Сан Саныч поставил чашечку перед мэром и принялся переставлять предметы на столике – поменял местами сахарницу и вазочку с конфетами. Подумал – и переставил обратно.

– Спасибо, Александр Александрович! – с легким раздражением проговорил мэр, и помощник, совершив некое лакейское движение спиной – то ли это был поклон, то ли гимнастическое упражнение, – убрался из кабинета. Виталий Михайлович подождал, пока за ним закроется дверь, и только потом продолжил, прямо с того места, где его прервали:

– …а они цирк какой-то устраивают, а не расследование! – Мэр тяжело вздохнул и заговорил почти жалобно: – А теперь его супруга едет сюда, в Тарасов. Кстати, вы в курсе, что Качалины отсюда родом?

Я молча кивнула. Кто же этого не знает! До того, как Ольга Христофоровна переместилась в столицу, ее лицо было у нас в городе самым растиражированным медийным объектом – после «Кока-колы», разумеется. Качалина в телевизоре, Качалина на плакатах… Вот она открывает спортивный комплекс, а вот осматривает новенький, с иголочки, роддом.

– И эта женщина тащит сюда все свои проблемы! – Мэр, не сдержавшись, ударил кулаком по подоконнику – несильно, в самый раз, чтобы обозначить, насколько он взволнован. Ну, артист!

Я молча ждала окончания спектакля.

– А проблем у нее, между нами говоря, целая куча, – мрачно произнес Толмачев. – Ведь Качалин обе войны прошел, и не все им были довольны. Виктор, конечно, героем был, но, правду сказать, человек он резкий, прямой – одно слово, солдат…
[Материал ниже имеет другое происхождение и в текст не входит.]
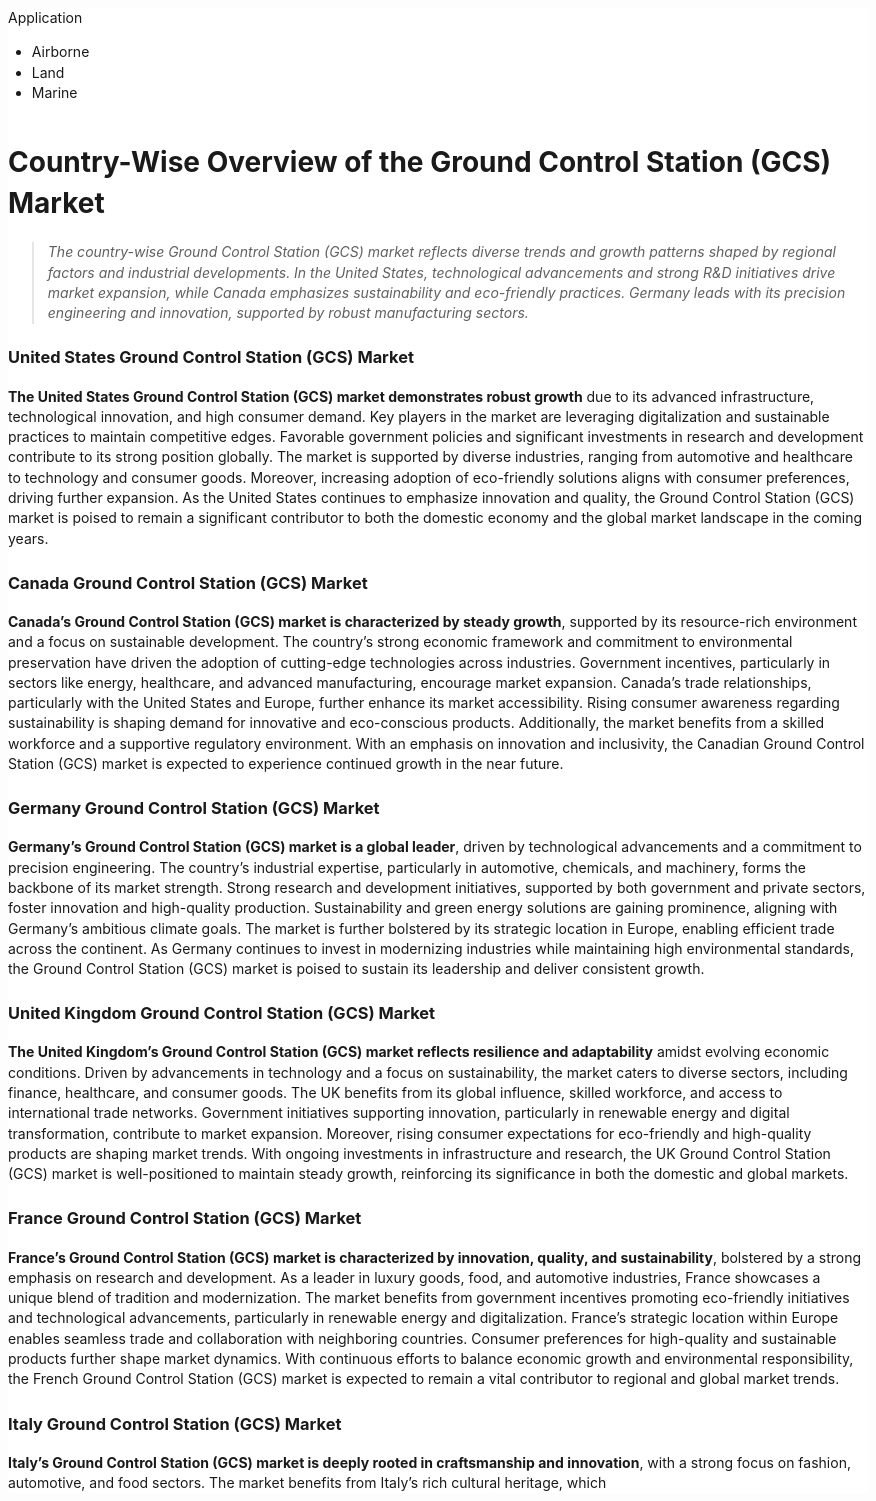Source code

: Application</h3><ul><li>Airborne</li><li>Land</li><li>Marine</li></ul><h1><span class="">Country-Wise Overview of the Ground Control Station (GCS) Market<br /></span></h1><blockquote><p><em><span class="">The country-wise Ground Control Station (GCS) market reflects diverse trends and growth patterns shaped by regional factors and industrial developments. In the United States, technological advancements and strong R&amp;D initiatives drive market expansion, while Canada emphasizes sustainability and eco-friendly practices. Germany leads with its precision engineering and innovation, supported by robust manufacturing sectors.</span></em></p></blockquote><h3><strong>United States Ground Control Station (GCS) Market</strong></h3><p><strong>The United States Ground Control Station (GCS) market demonstrates robust growth</strong> due to its advanced infrastructure, technological innovation, and high consumer demand. Key players in the market are leveraging digitalization and sustainable practices to maintain competitive edges. Favorable government policies and significant investments in research and development contribute to its strong position globally. The market is supported by diverse industries, ranging from automotive and healthcare to technology and consumer goods. Moreover, increasing adoption of eco-friendly solutions aligns with consumer preferences, driving further expansion. As the United States continues to emphasize innovation and quality, the Ground Control Station (GCS) market is poised to remain a significant contributor to both the domestic economy and the global market landscape in the coming years.</p><h3><strong>Canada Ground Control Station (GCS) Market</strong></h3><p><strong>Canada&rsquo;s Ground Control Station (GCS) market is characterized by steady growth</strong>, supported by its resource-rich environment and a focus on sustainable development. The country&rsquo;s strong economic framework and commitment to environmental preservation have driven the adoption of cutting-edge technologies across industries. Government incentives, particularly in sectors like energy, healthcare, and advanced manufacturing, encourage market expansion. Canada&rsquo;s trade relationships, particularly with the United States and Europe, further enhance its market accessibility. Rising consumer awareness regarding sustainability is shaping demand for innovative and eco-conscious products. Additionally, the market benefits from a skilled workforce and a supportive regulatory environment. With an emphasis on innovation and inclusivity, the Canadian Ground Control Station (GCS) market is expected to experience continued growth in the near future.</p><h3><strong>Germany Ground Control Station (GCS) Market</strong></h3><p><strong>Germany&rsquo;s Ground Control Station (GCS) market is a global leader</strong>, driven by technological advancements and a commitment to precision engineering. The country&rsquo;s industrial expertise, particularly in automotive, chemicals, and machinery, forms the backbone of its market strength. Strong research and development initiatives, supported by both government and private sectors, foster innovation and high-quality production. Sustainability and green energy solutions are gaining prominence, aligning with Germany&rsquo;s ambitious climate goals. The market is further bolstered by its strategic location in Europe, enabling efficient trade across the continent. As Germany continues to invest in modernizing industries while maintaining high environmental standards, the Ground Control Station (GCS) market is poised to sustain its leadership and deliver consistent growth.</p><h3><strong>United Kingdom Ground Control Station (GCS) Market</strong></h3><p><strong>The United Kingdom&rsquo;s Ground Control Station (GCS) market reflects resilience and adaptability</strong> amidst evolving economic conditions. Driven by advancements in technology and a focus on sustainability, the market caters to diverse sectors, including finance, healthcare, and consumer goods. The UK benefits from its global influence, skilled workforce, and access to international trade networks. Government initiatives supporting innovation, particularly in renewable energy and digital transformation, contribute to market expansion. Moreover, rising consumer expectations for eco-friendly and high-quality products are shaping market trends. With ongoing investments in infrastructure and research, the UK Ground Control Station (GCS) market is well-positioned to maintain steady growth, reinforcing its significance in both the domestic and global markets.</p><h3><strong>France Ground Control Station (GCS) Market</strong></h3><p><strong>France&rsquo;s Ground Control Station (GCS) market is characterized by innovation, quality, and sustainability</strong>, bolstered by a strong emphasis on research and development. As a leader in luxury goods, food, and automotive industries, France showcases a unique blend of tradition and modernization. The market benefits from government incentives promoting eco-friendly initiatives and technological advancements, particularly in renewable energy and digitalization. France&rsquo;s strategic location within Europe enables seamless trade and collaboration with neighboring countries. Consumer preferences for high-quality and sustainable products further shape market dynamics. With continuous efforts to balance economic growth and environmental responsibility, the French Ground Control Station (GCS) market is expected to remain a vital contributor to regional and global market trends.</p><h3><strong>Italy Ground Control Station (GCS) Market</strong></h3><p><strong>Italy&rsquo;s Ground Control Station (GCS) market is deeply rooted in craftsmanship and innovation</strong>, with a strong focus on fashion, automotive, and food sectors. The market benefits from Italy&rsquo;s rich cultural heritage, which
Я тихо, но явственно вздохнула. Самый неделикатный собеседник должен был понять, что это означает. Какое мне дело до покойного генерала с его проблемами?!

Мэр все понял правильно и заторопился:

– Так что придется вам, уважаемая Евгения Максимовна, поработать, так сказать, в тандеме…

Так! Опять Толмачев произнес эту фразу, с которой началось наше сегодняшнее противостояние.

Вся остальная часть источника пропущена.